KBC Bank, whose headquarters are in Belgium, is building a remarkable collection of art, with such truly exciting parts as a set of more than a hundred works by James Ensor. Courtesy of the Bank, KOGART House can now present not only Ensor’s early series of graphics, but a few of his paintings as well.

James Ensor (1860–1949) was one of the most important artists of late-19th century Belgium. His art may have followed the formal solutions of late symbolism, but he was to be acknowledged as an important precursor by several avant-garde trends in the 20th century, particularly Expressionism. Grotesque carnival scenes came to dominate his subjects from the late 1880s on, populated by the caricature characters of “a world turned inside out”: skeletons, phantoms and masked figures, fictitious beings that constitute satirical references to the grave social problems and anomalies of Ensor’s time.

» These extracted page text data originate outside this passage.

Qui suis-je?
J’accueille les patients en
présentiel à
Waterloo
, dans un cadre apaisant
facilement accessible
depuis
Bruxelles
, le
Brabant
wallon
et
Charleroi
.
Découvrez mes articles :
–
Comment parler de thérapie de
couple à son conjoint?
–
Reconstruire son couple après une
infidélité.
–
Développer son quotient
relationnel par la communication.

The series of graphics that make up the major part of this exhibition occupy a special position within the oeuvre. He looked upon the copperplate, which at the end of the 19th century was mostly considered an applied form, as a genre with its own value, an equal of painting. KBC Bank’s collection of 133 graphic works by Ensor can be divided into two major groups. The 86 prints that belong in the first were the fruits of a period of intensive activity between 1886 and 1891, with themes that are related to those of the drawings and paintings that he made at the time. The second group comprises prints that he made after 1893, and are mostly copies of his own drawings and paintings.